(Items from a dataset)
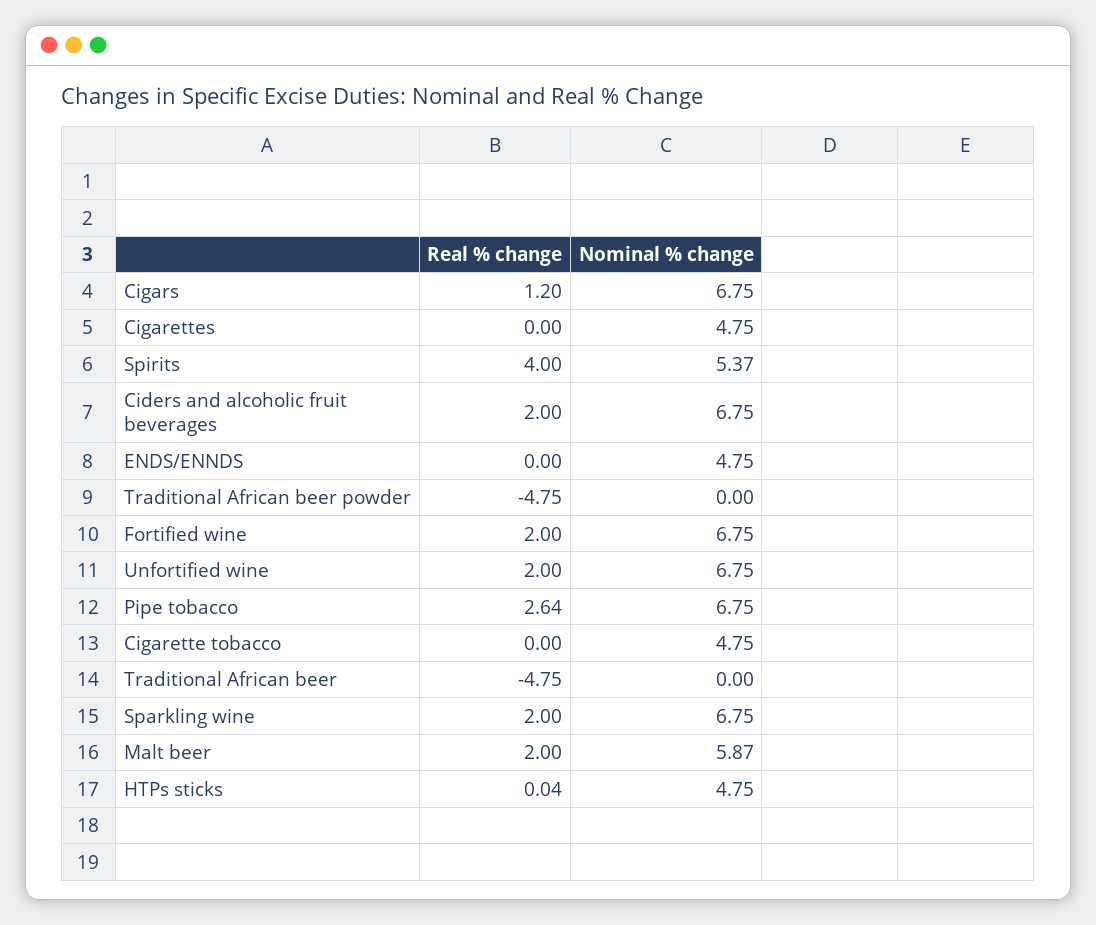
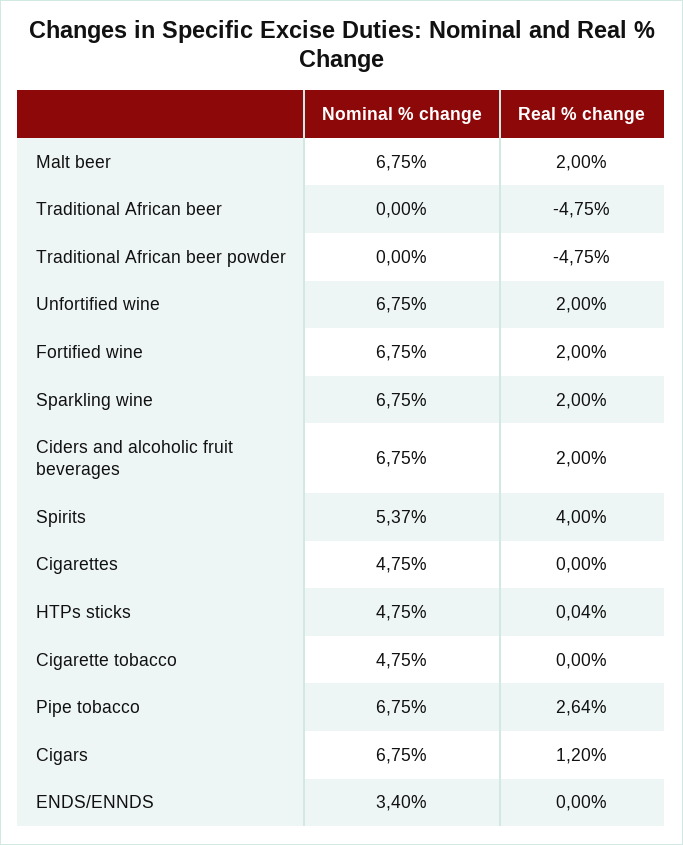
  {
    "Real % change": {
      "Cigars": 1.2,
      "Cigarettes": 0,
      "Spirits": 4,
      "Ciders and alcoholic fruit beverages": 2,
      "ENDS/ENNDS": 0,
      "Traditional African beer powder": -4.75,
      "Fortified wine": 2,
      "Unfortified wine": 2,
      "Pipe tobacco": 2.64,
      "Cigarette tobacco": 0,
      "Traditional African beer": -4.75,
      "Sparkling wine": 2,
      "Malt beer": 2,
      "HTPs sticks": 0.04
    },
    "Nominal % change": {
      "Cigars": 6.75,
      "Cigarettes": 4.75,
      "Spirits": 5.37,
      "Ciders and alcoholic fruit beverages": 6.75,
-     "ENDS/ENNDS": 4.75,
+     "ENDS/ENNDS": 3.4,
      "Traditional African beer powder": 0,
      "Fortified wine": 6.75,
      "Unfortified wine": 6.75,
      "Pipe tobacco": 6.75,
      "Cigarette tobacco": 4.75,
      "Traditional African beer": 0,
      "Sparkling wine": 6.75,
-     "Malt beer": 5.87,
+     "Malt beer": 6.75,
      "HTPs sticks": 4.75
    }
  }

DIRECTIVE: Write out the records above exactly. Pictures do not belong in the copy.

EXERCISE RESULT:
  {
    "Real % change": {
      "Cigars": 1.2,
      "Cigarettes": 0,
      "Spirits": 4,
      "Ciders and alcoholic fruit beverages": 2,
      "ENDS/ENNDS": 0,
      "Traditional African beer powder": -4.75,
      "Fortified wine": 2,
      "Unfortified wine": 2,
      "Pipe tobacco": 2.64,
      "Cigarette tobacco": 0,
      "Traditional African beer": -4.75,
      "Sparkling wine": 2,
      "Malt beer": 2,
      "HTPs sticks": 0.04
    },
    "Nominal % change": {
      "Cigars": 6.75,
      "Cigarettes": 4.75,
      "Spirits": 5.37,
      "Ciders and alcoholic fruit beverages": 6.75,
-     "ENDS/ENNDS": 4.75,
+     "ENDS/ENNDS": 3.4,
      "Traditional African beer powder": 0,
      "Fortified wine": 6.75,
      "Unfortified wine": 6.75,
      "Pipe tobacco": 6.75,
      "Cigarette tobacco": 4.75,
      "Traditional African beer": 0,
      "Sparkling wine": 6.75,
-     "Malt beer": 5.87,
+     "Malt beer": 6.75,
      "HTPs sticks": 4.75
    }
  }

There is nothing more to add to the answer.